Periskop.id – Tim kuasa hukum mantan Jampidsus Febrie Adriansyah (FA), Hotman Paris Hutapea, membantah keras keterlibatan kliennya dalam polemik penemuan uang di rumah Sentul, Bogor.
Hotman menegaskan, secara materiil, Febrie sudah tidak memiliki penguasaan fisik atas properti tersebut sejak beberapa tahun terakhir. Bahkan, segala bentuk operasional, renovasi, hingga pembayaran asisten rumah tangga (ART) di rumah tersebut sepenuhnya telah dialihkan dan menjadi urusan tersangka lain, Don Ritto.
“Mengenai rumah di Sentul itu, sampai tahun 2022, housekeeping-nya pun, ART-nya pun, sudah bukan Pak Febrie yang bayar. Karena sudah waktu itu diberikan dipakai oleh sama lagi Don Ritto. Sudah dipakai dan dia juga berhak renovasi. Jadi total enggak ada lagi penguasaan secara fisik,” kata Hotman, di Gedung Bundar Kejagung, Jumat (17/7).
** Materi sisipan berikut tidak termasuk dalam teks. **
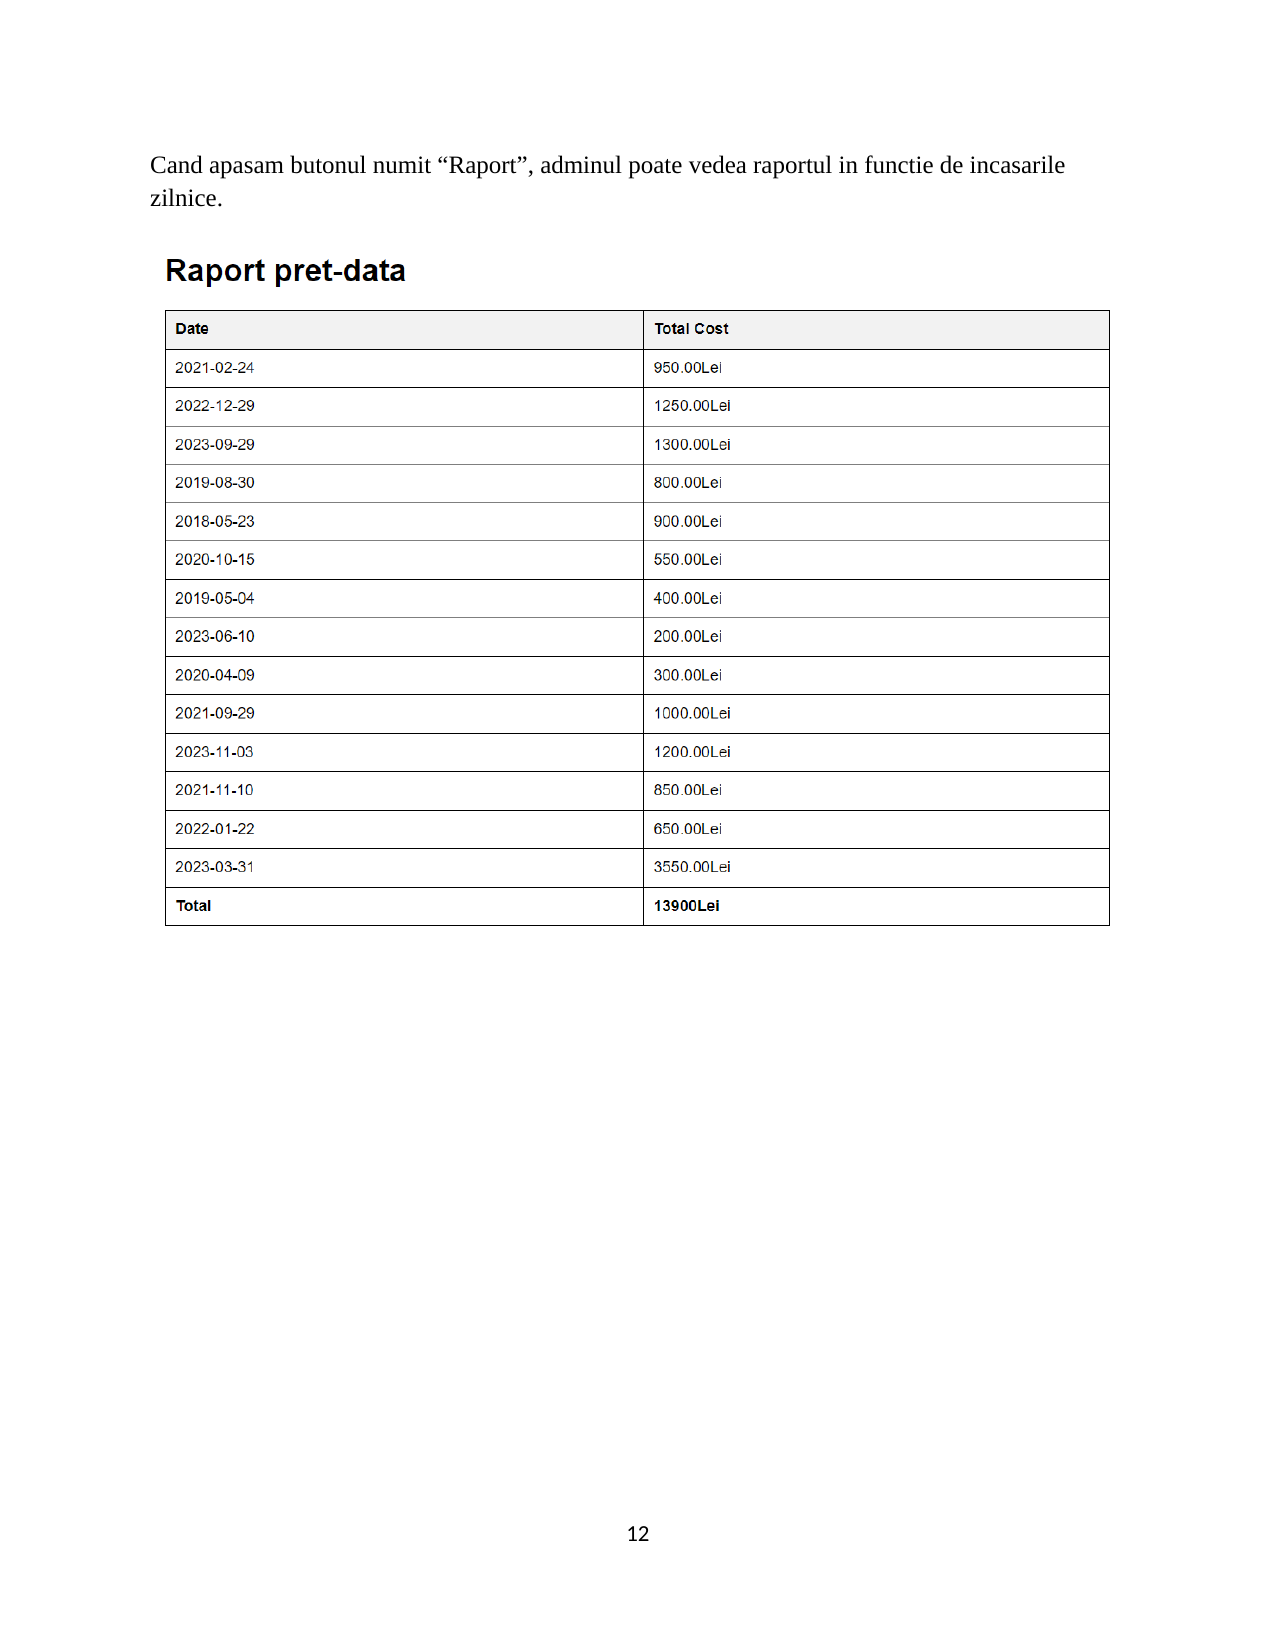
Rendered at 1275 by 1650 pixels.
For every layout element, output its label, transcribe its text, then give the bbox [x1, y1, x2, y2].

text Cand apasam butonul numit “Raport”, adminul poate vedea raportul in functie de incasarile zilnice. [150, 150, 1125, 212]
picture [150, 236, 1125, 941]
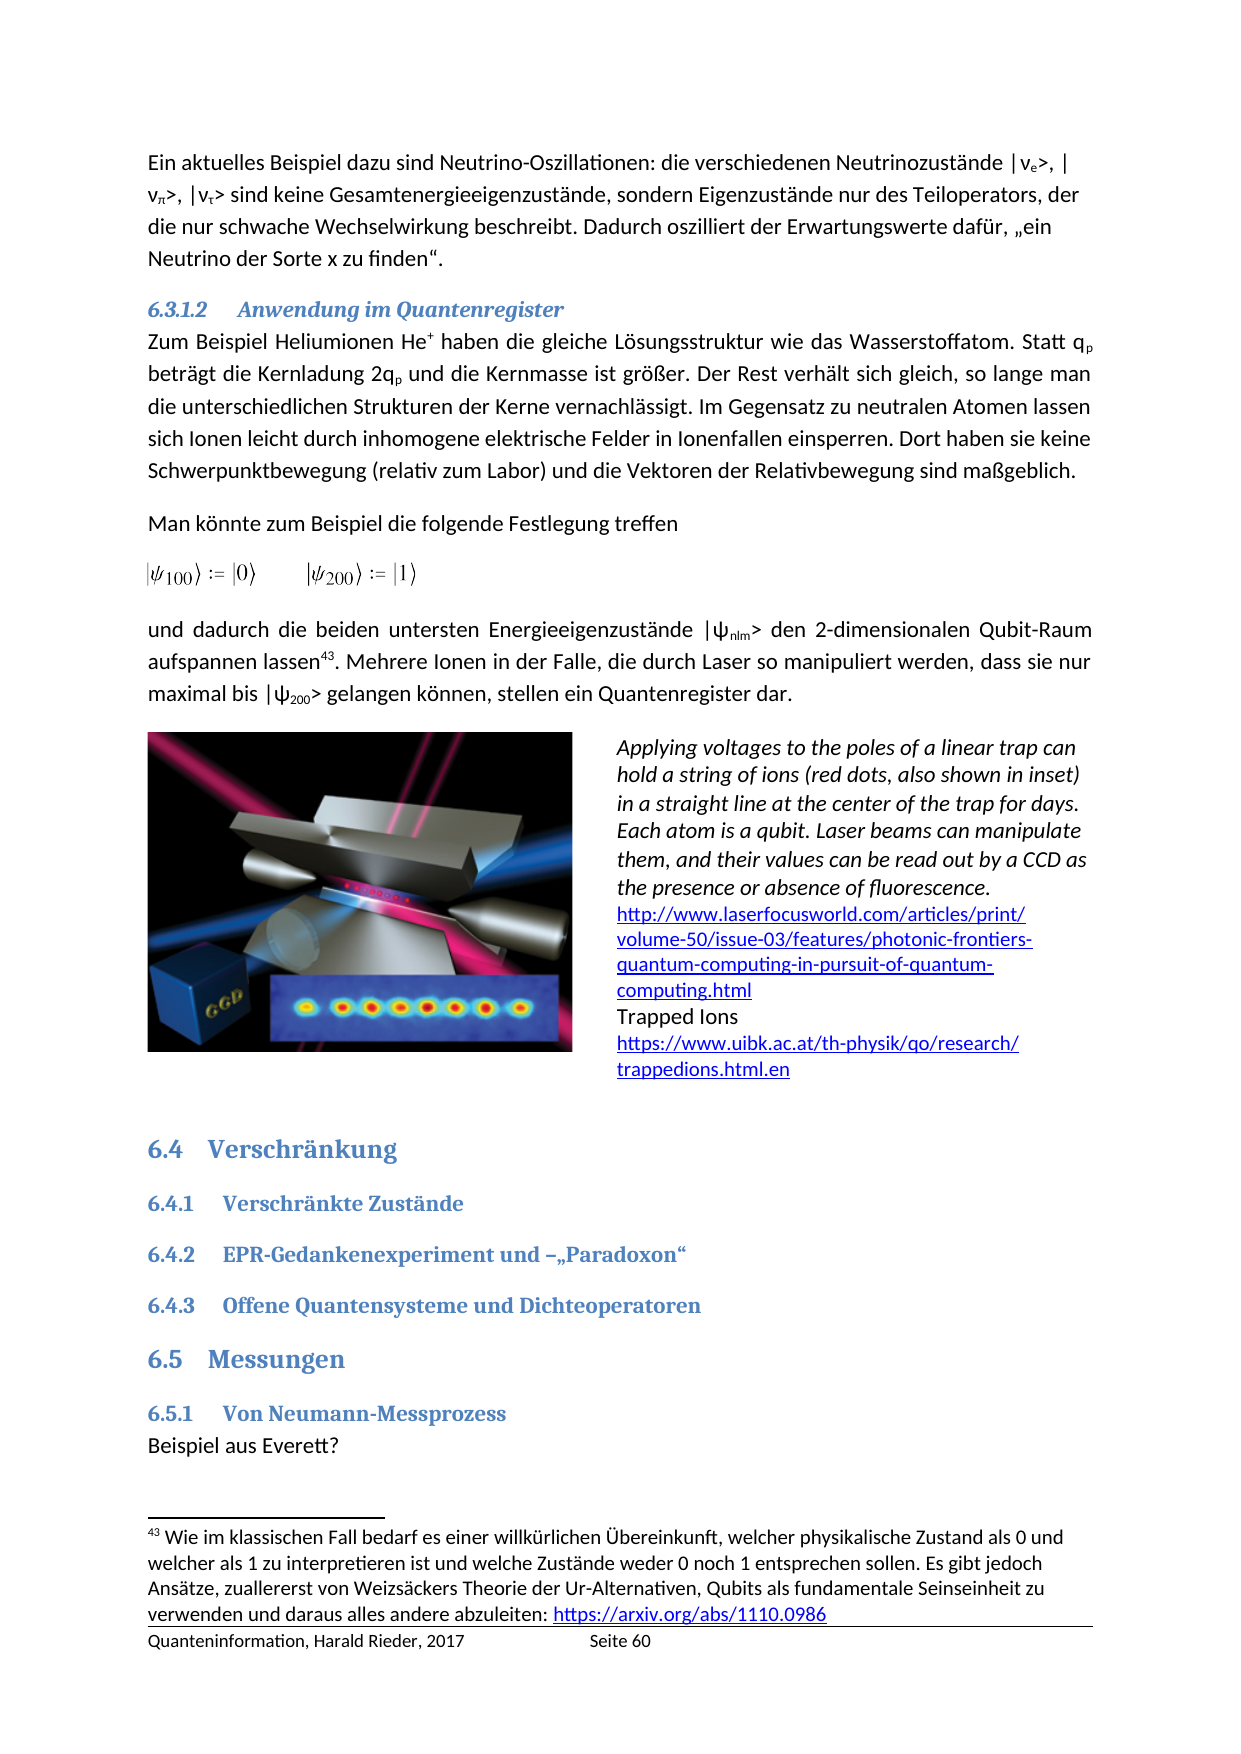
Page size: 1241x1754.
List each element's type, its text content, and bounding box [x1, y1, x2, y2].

picture [147, 732, 573, 1052]
subtitle Verschränkte Zustände [148, 1191, 1093, 1217]
text und dadurch die beiden untersten Energieeigenzustände |ψnlm> den 2-dimensionalen Qubit-Raum aufspannen lassen. Mehrere Ionen in der Falle, die durch Laser so manipuliert werden, dass sie nur maximal bis |ψ200> gelangen können, stellen ein Quantenregister dar. [148, 615, 1093, 708]
text Ein aktuelles Beispiel dazu sind Neutrino-Oszillationen: die verschiedenen Neutrinozustände |νe>, |νπ>, |ντ> sind keine Gesamtenergieeigenzustände, sondern Eigenzustände nur des Teiloperators, der die nur schwache Wechselwirkung beschreibt. Dadurch oszilliert der Erwartungswerte dafür, „ein Neutrino der Sorte x zu finden“. [148, 148, 1093, 272]
table_header [136, 733, 605, 1081]
subtitle Anwendung im Quantenregister [148, 297, 1093, 323]
subtitle EPR-Gedankenexperiment und –„Paradoxon“ [148, 1242, 1093, 1268]
subtitle Von Neumann-Messprozess [148, 1401, 1093, 1427]
text Man könnte zum Beispiel die folgende Festlegung treffen [148, 509, 1093, 537]
picture [147, 562, 416, 586]
subtitle Verschränkung [148, 1134, 1093, 1165]
subtitle Messungen [148, 1344, 1093, 1375]
text Beispiel aus Everett? [148, 1431, 1093, 1459]
subtitle Offene Quantensysteme und Dichteoperatoren [148, 1293, 1093, 1319]
text Zum Beispiel Heliumionen He+ haben die gleiche Lösungsstruktur wie das Wasserstoffatom. Statt qp beträgt die Kernladung 2qp und die Kernmasse ist größer. Der Rest verhält sich gleich, so lange man die unterschiedlichen Strukturen der Kerne vernachlässigt. Im Gegensatz zu neutralen Atomen lassen sich Ionen leicht durch inhomogene elektrische Felder in Ionenfallen einsperren. Dort haben sie keine Schwerpunktbewegung (relativ zum Labor) und die Vektoren der Relativbewegung sind maßgeblich. [148, 327, 1093, 484]
table_header Applying voltages to the poles of a linear trap can hold a string of ions (red dots, also shown in inset) in a straight line at the center of the trap for days. Each atom is a qubit. Laser beams can manipulate them, and their values can be read out by a CCD as the presence or absence of fluorescence. http://www.laserfocusworld.com/articles/print/volume-50/issue-03/features/photonic-frontiers-quantum-computing-in-pursuit-of-quantum-computing.html Trapped Ions https://www.uibk.ac.at/th-physik/qo/research/trappedions.html.en [605, 733, 1104, 1081]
Selain meluruskan soal klaster aset di Sentul, Hotman juga menepis isu yang mengaitkan kliennya dengan aktivitas penukaran uang (money changer) serta keberadaan tempat penyimpanan uang di sebuah restoran.
Hotman menyatakan Febrie sama sekali tidak tahu-menahu mengenai aktivitas keuangan maupun perubahan fisik yang dilakukan oleh Don Ritto di dalam rumah tersebut karena pengelolaan sudah berpindah tangan.
“Demikian juga money changer juga dia tidak ada kaitan apa pun. Jadi baik renovasi kenapa ada tempat uang di resto maupun di Sentul, dia tidak tahu-menahu,” tegas Hotman.
Hotman menambahkan, perubahan fisik maupun renovasi yang terjadi di dalam rumah tersebut sepenuhnya menjadi wewenang Don Ritto tanpa keterlibatan Febrie sedikit pun.
“Karena contoh menyangkut rumah di Sentul itu kan kalau renovasi memang sejak tahun 2022 sudah di bawah penguasaan pengelolaan dari Don Ritto, dan renovasi kecil-kecil di dalam kan ya tidak diketahui oleh Pak Febrie,” jelas Hotman.
“Jadi semua terbantahkan menyangkut itu. Semua disangkal,” ungkap Hotman.
Hal ini merespons penggeledahan rumah di Sentul menampilkan rekaman tumpukan uang di lokasi yang memuat foto keluarga Febrie. Sebelum pelimpahan berkas perkara ke Kejaksaan Agung, Febrie sempat membenarkan properti tersebut adalah aset pribadinya yang dibeli secara legal sejak lama.
“Tentang rumah Sentul, itu memang rumah pribadi Jampidsus yang sudah sejak lama. Itu bisa dilihat bagaimana proses kepemilikan sejak awal,” kata Febrie, di Gedung Bundar Kejagung, Jumat (10/7).
Namun, Febrie menegaskan tumpukan uang di dalamnya memiliki pemilik dan peruntukan proyek fisik yang jelas serta terpisah dari dirinya.